Charter-school opponents bludgeoned the schools’ leaders during an eight-hour City Council Education Committee hearing Tuesday — in sharp contrast to Mayor de Blasio’s recent bid to mend ties with charter operators.
Committee Chairman Daniel Dromm wore an orange United Federation of Teachers shirt inside-out to protest one charter school’s disciplinary policy.
“Excuse me a moment, I have to put on my uniform,” Dromm said, before lashing into a Coney Island Prep charter-school policy of requiring students to wear colored shirts if they misbehave. “To me, this amounts to corporal punishment, and should be forbidden in any school,” said Dromm, a former teacher who has received $7,500 in contributions from the United Federation of Teachers.
He also blasted wealthy charter benefactors.
Public Advocate Letitia James, also no fan of charters, complained that the schools contributed to “state-sponsored segregation.”

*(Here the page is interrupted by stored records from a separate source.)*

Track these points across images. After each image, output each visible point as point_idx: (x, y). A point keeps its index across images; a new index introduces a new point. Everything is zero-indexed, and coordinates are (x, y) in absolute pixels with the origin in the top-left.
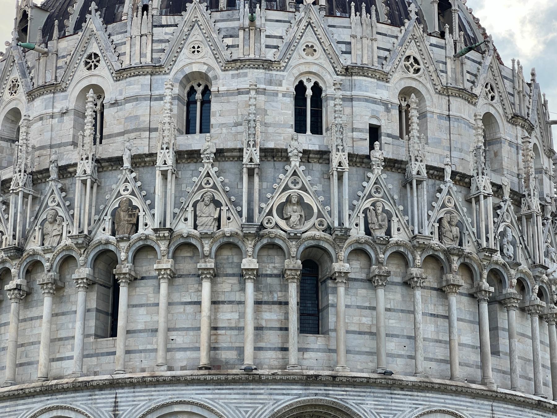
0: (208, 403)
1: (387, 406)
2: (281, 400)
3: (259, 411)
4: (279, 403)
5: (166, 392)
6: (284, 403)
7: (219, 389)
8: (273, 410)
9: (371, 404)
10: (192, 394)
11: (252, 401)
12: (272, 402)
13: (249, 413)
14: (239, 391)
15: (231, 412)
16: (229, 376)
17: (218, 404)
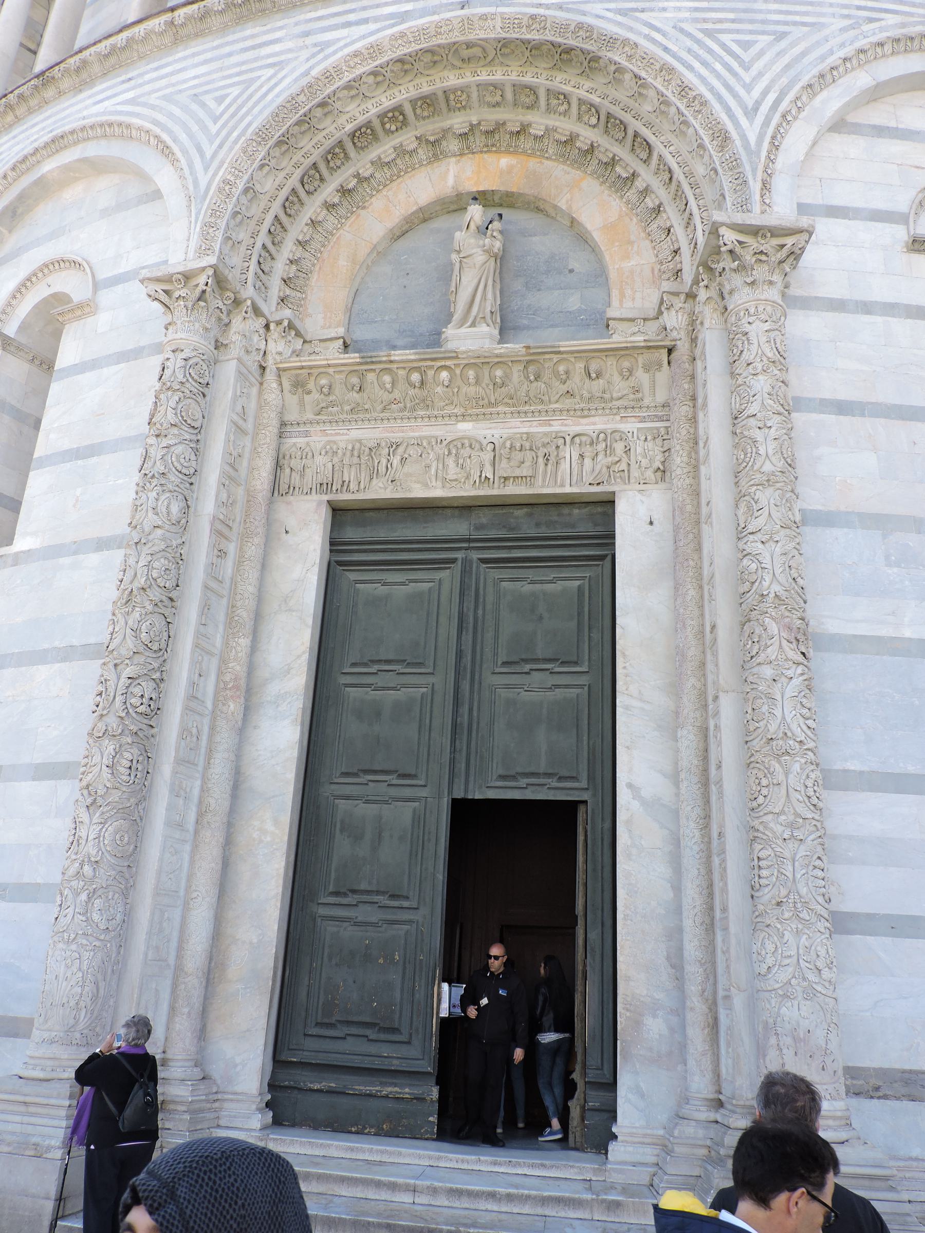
0: (120, 113)
1: (745, 11)
2: (339, 40)
3: (261, 86)
4: (331, 50)
5: (27, 133)
6: (346, 46)
7: (157, 69)
8: (307, 73)
9: (679, 9)
10: (86, 108)
11: (244, 68)
12: (305, 54)
13: (228, 101)
14: (209, 55)
15: (177, 112)
16: (176, 13)
17: (145, 105)
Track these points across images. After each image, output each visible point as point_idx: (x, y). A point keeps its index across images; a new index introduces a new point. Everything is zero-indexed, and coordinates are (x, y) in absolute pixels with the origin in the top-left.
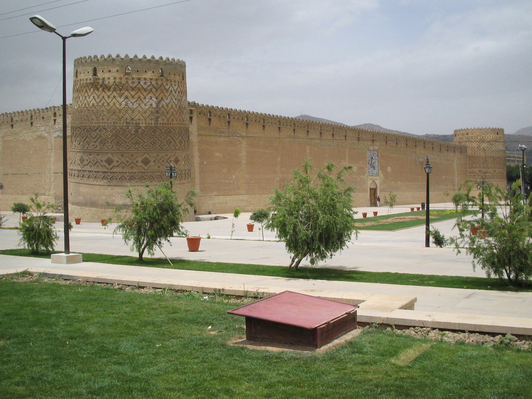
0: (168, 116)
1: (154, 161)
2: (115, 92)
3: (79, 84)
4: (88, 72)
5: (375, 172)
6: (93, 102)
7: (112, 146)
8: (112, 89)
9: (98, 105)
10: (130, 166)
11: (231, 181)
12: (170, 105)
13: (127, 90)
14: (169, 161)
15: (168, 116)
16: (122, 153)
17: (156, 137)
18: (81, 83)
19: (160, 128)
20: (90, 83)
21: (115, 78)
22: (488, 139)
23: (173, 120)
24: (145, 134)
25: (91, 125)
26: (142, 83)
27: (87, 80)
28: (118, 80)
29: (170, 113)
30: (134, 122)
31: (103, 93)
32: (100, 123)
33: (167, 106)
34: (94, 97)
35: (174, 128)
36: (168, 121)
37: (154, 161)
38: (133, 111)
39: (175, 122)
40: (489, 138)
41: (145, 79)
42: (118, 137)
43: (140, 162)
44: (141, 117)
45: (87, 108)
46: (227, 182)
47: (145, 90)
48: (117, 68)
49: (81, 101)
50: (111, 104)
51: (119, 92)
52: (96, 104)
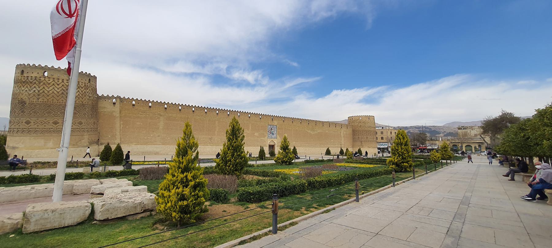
0: (48, 98)
1: (34, 123)
5: (273, 136)
10: (18, 125)
11: (149, 138)
15: (48, 98)
23: (53, 100)
26: (29, 78)
28: (18, 78)
33: (48, 92)
35: (54, 105)
36: (48, 100)
39: (55, 100)
40: (364, 120)
41: (32, 77)
47: (31, 83)
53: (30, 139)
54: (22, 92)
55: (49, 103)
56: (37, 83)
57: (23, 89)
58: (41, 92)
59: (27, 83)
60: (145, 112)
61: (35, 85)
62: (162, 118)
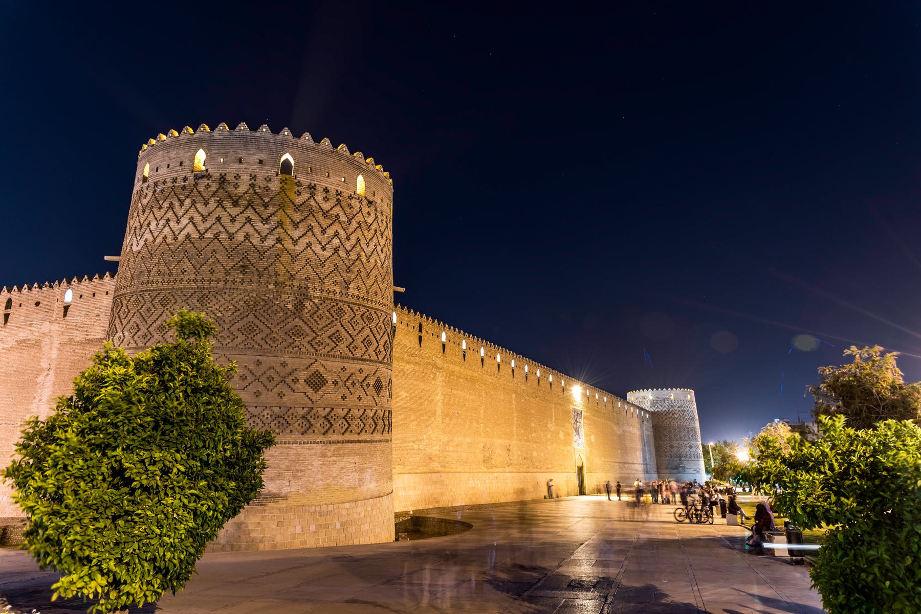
0: (369, 282)
1: (335, 383)
2: (250, 209)
3: (150, 194)
4: (181, 164)
6: (190, 229)
7: (232, 337)
8: (244, 202)
9: (201, 236)
12: (372, 260)
13: (282, 207)
14: (364, 384)
15: (369, 282)
16: (259, 358)
17: (342, 326)
18: (158, 190)
19: (351, 306)
20: (184, 188)
21: (253, 177)
22: (678, 405)
24: (318, 314)
25: (176, 286)
26: (319, 197)
27: (175, 180)
29: (372, 277)
30: (296, 283)
31: (220, 209)
32: (203, 280)
34: (191, 219)
36: (368, 292)
37: (335, 383)
38: (294, 259)
40: (680, 402)
41: (326, 190)
42: (251, 316)
43: (301, 381)
44: (312, 275)
45: (168, 245)
46: (416, 447)
47: (325, 214)
48: (262, 156)
49: (151, 231)
50: (240, 237)
51: (262, 209)
52: (195, 235)
53: (324, 456)
54: (288, 244)
55: (369, 304)
56: (343, 218)
57: (295, 237)
58: (353, 256)
59: (312, 212)
60: (412, 355)
61: (336, 227)
62: (440, 377)
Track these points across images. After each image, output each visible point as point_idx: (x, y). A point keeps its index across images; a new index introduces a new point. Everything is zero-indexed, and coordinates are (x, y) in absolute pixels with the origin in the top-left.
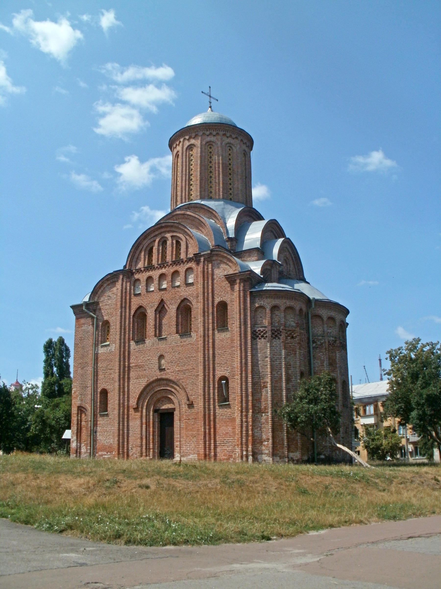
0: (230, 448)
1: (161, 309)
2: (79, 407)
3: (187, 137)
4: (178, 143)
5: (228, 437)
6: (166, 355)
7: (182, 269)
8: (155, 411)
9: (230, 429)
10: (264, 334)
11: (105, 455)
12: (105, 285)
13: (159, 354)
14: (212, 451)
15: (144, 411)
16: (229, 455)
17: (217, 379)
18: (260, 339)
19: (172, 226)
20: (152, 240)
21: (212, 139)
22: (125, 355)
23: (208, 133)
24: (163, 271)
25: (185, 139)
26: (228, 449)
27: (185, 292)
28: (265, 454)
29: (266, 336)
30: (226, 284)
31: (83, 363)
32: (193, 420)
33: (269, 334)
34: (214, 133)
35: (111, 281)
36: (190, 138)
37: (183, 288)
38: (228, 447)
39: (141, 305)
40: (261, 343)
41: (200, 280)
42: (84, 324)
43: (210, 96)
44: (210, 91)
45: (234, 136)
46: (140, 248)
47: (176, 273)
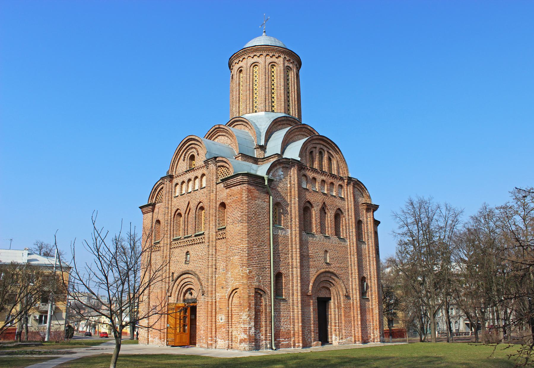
1: (323, 210)
3: (288, 58)
4: (277, 55)
7: (337, 183)
12: (278, 167)
20: (314, 145)
24: (324, 178)
25: (285, 58)
27: (339, 203)
41: (351, 198)
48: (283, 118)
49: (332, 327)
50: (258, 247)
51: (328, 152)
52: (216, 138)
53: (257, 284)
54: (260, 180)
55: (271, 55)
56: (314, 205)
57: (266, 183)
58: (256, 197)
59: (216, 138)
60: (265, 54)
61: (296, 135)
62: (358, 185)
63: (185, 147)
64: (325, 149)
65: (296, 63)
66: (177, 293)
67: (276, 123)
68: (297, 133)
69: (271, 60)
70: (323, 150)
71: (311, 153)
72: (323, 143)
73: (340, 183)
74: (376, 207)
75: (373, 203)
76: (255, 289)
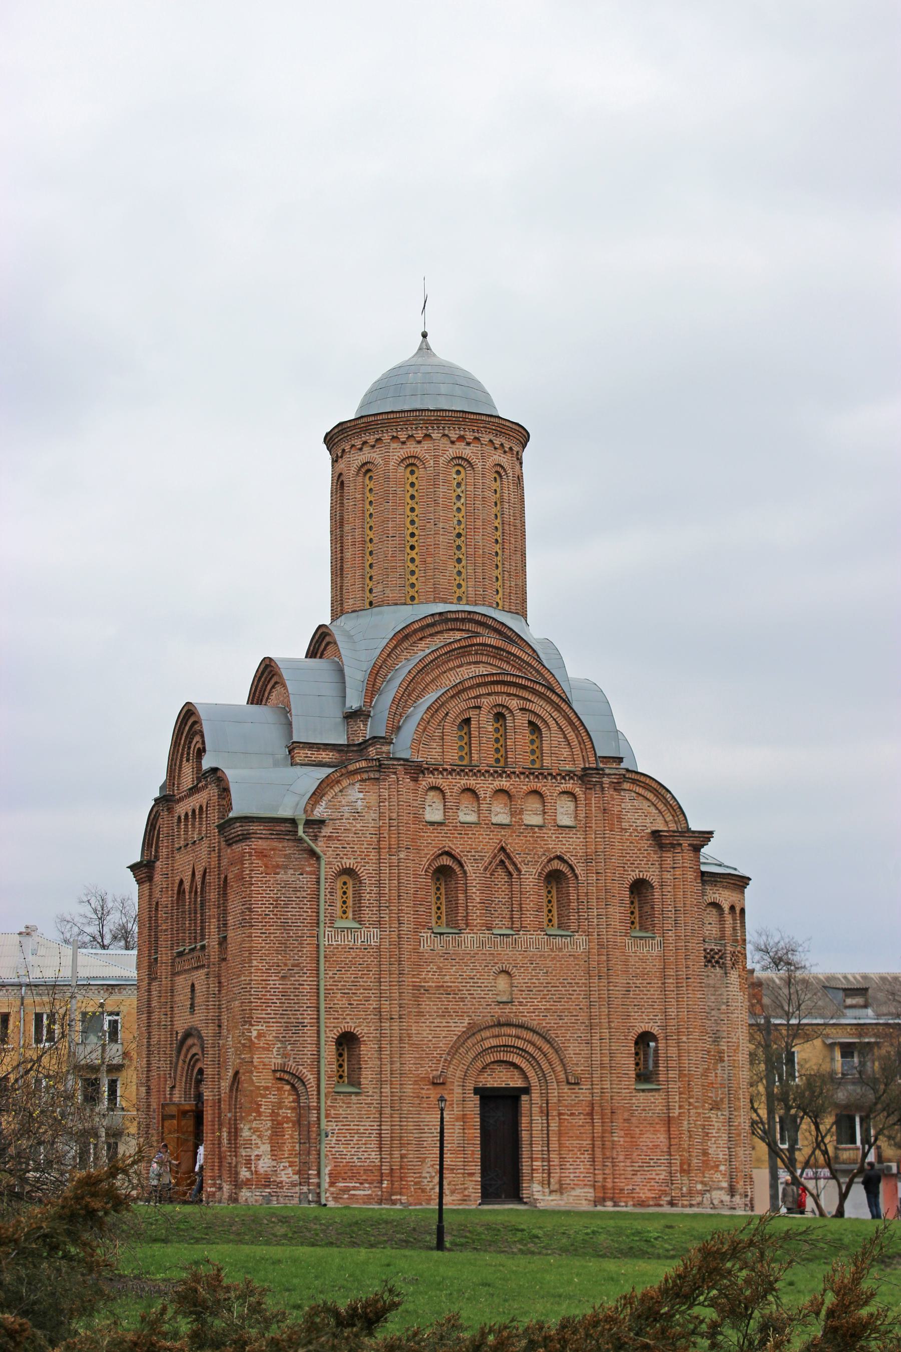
0: (662, 1177)
3: (454, 436)
4: (419, 435)
5: (659, 1154)
8: (477, 1091)
9: (662, 1139)
10: (721, 958)
11: (354, 1188)
12: (345, 783)
15: (458, 1090)
16: (660, 1190)
17: (633, 1036)
18: (713, 966)
19: (525, 688)
20: (472, 703)
24: (504, 783)
26: (657, 1177)
28: (721, 1189)
29: (723, 963)
31: (286, 965)
32: (582, 1117)
35: (365, 776)
36: (461, 438)
37: (550, 834)
38: (657, 1174)
39: (446, 849)
40: (716, 976)
42: (286, 868)
46: (441, 714)
48: (430, 620)
49: (532, 1162)
50: (283, 978)
51: (521, 709)
52: (273, 687)
53: (280, 1061)
54: (288, 827)
55: (403, 436)
56: (464, 859)
57: (301, 832)
58: (278, 866)
59: (273, 687)
60: (386, 437)
61: (451, 669)
62: (634, 782)
63: (187, 728)
64: (514, 703)
65: (485, 438)
66: (184, 1079)
67: (406, 637)
68: (451, 665)
69: (403, 452)
70: (507, 708)
71: (467, 721)
72: (505, 689)
73: (569, 785)
74: (706, 836)
75: (695, 825)
76: (275, 1071)
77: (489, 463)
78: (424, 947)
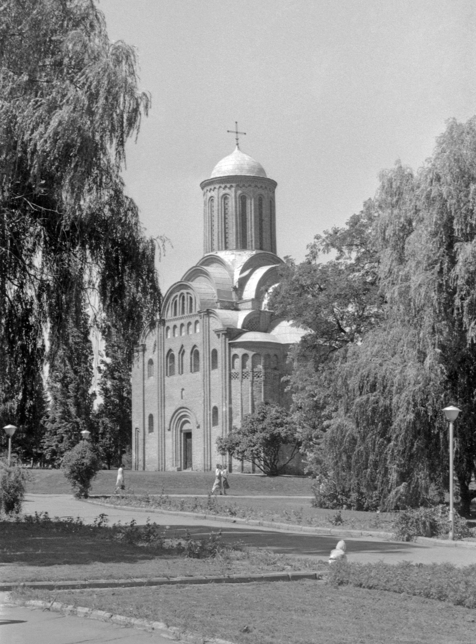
1: (182, 352)
2: (136, 428)
3: (209, 189)
6: (185, 388)
8: (181, 431)
13: (181, 388)
14: (209, 462)
21: (227, 191)
22: (162, 388)
23: (223, 186)
24: (182, 321)
30: (215, 336)
33: (240, 376)
34: (228, 185)
43: (237, 133)
44: (237, 126)
45: (246, 185)
47: (189, 324)
77: (221, 194)
78: (166, 383)
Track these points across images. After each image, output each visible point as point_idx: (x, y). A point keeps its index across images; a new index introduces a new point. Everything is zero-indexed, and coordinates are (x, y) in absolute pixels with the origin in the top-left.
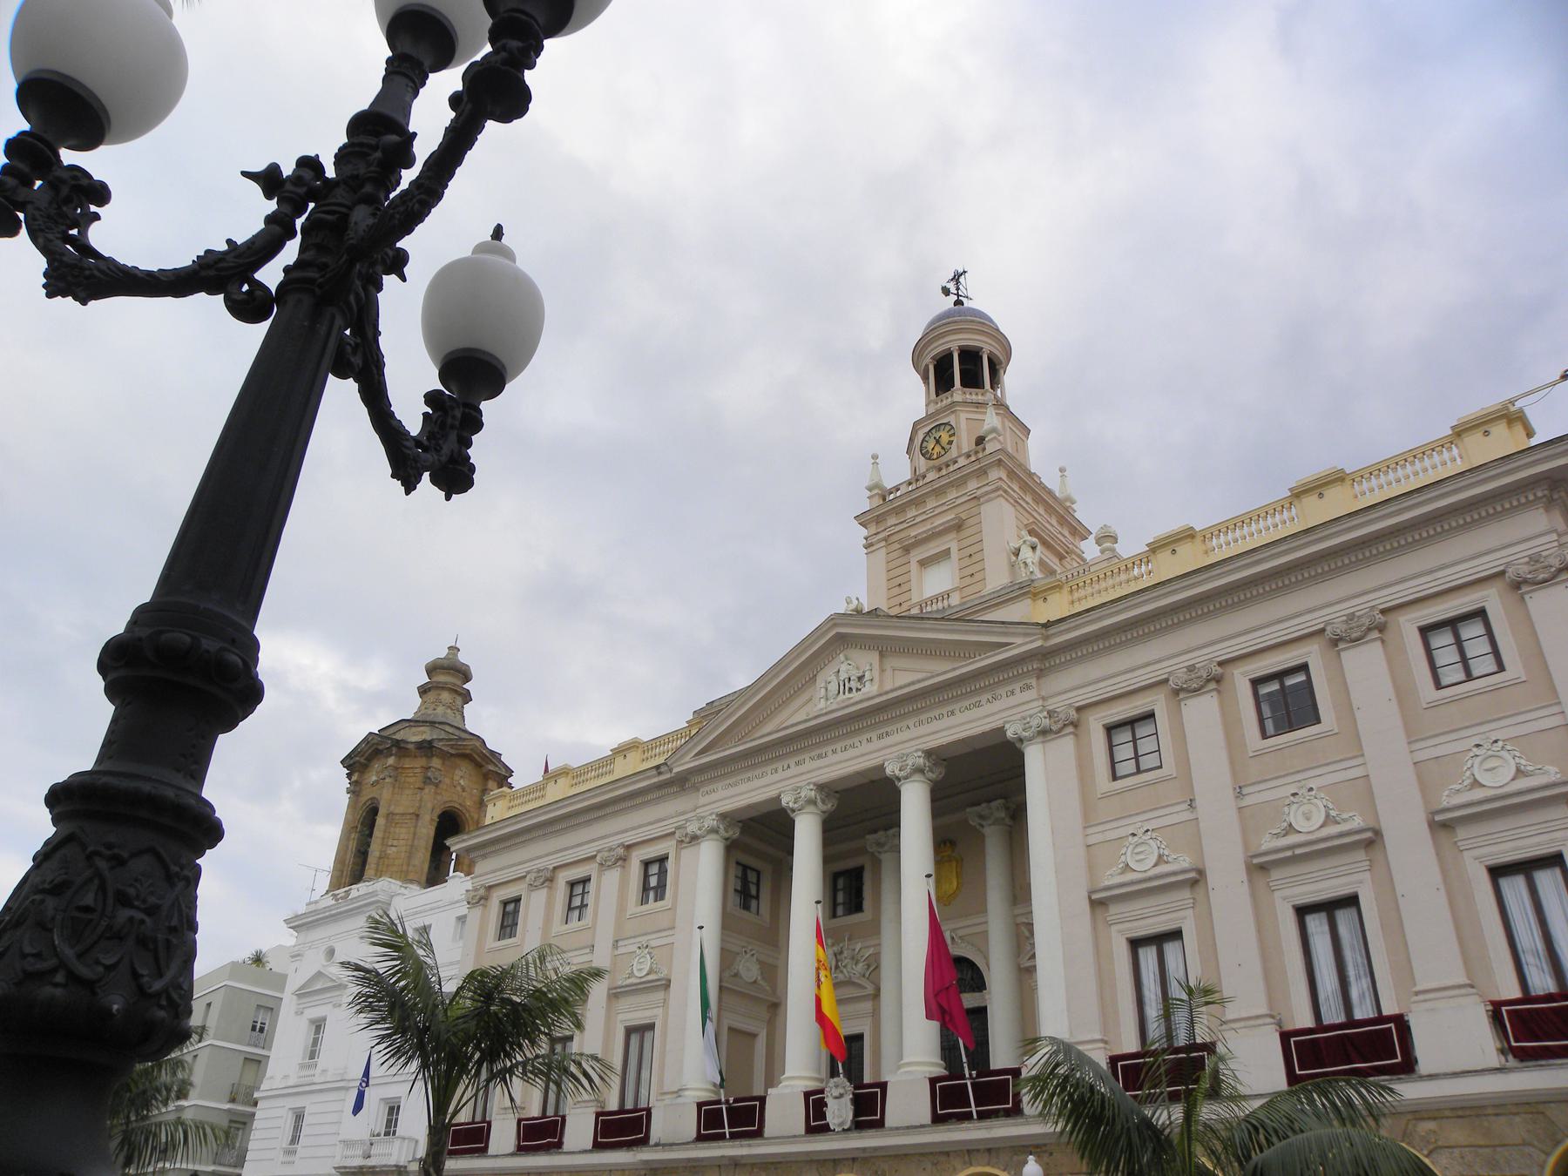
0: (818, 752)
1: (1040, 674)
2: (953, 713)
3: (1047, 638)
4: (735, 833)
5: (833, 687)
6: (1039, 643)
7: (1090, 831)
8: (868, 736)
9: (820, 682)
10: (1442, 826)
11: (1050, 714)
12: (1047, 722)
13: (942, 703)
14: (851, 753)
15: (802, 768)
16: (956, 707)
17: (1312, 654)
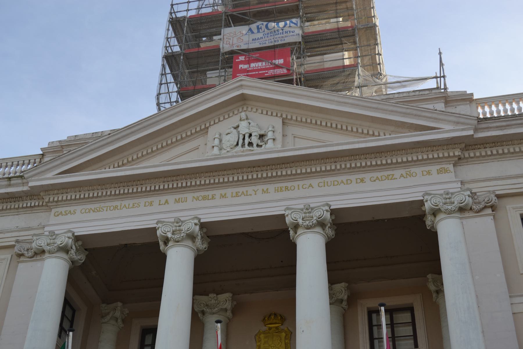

Three hours into the hearing, charter schools got a chance to defend themselves.
“If we do not accept any new, high-quality schools unless every school is of high quality, then we will never see any progress,” New York City Charter Center’s Erik Joerss told the committee. “We owe it to parents to offer as many good choices we can make available today, not in a few years, not in another generation,” he said.
Success Academy CEO Eva Moskowitz skipped the hearing.
“Today’s theatrics won’t help the city’s 300,000 kids reading below grade level or 50,000 parents stuck on charter school wait lists,” Moskowitz said later.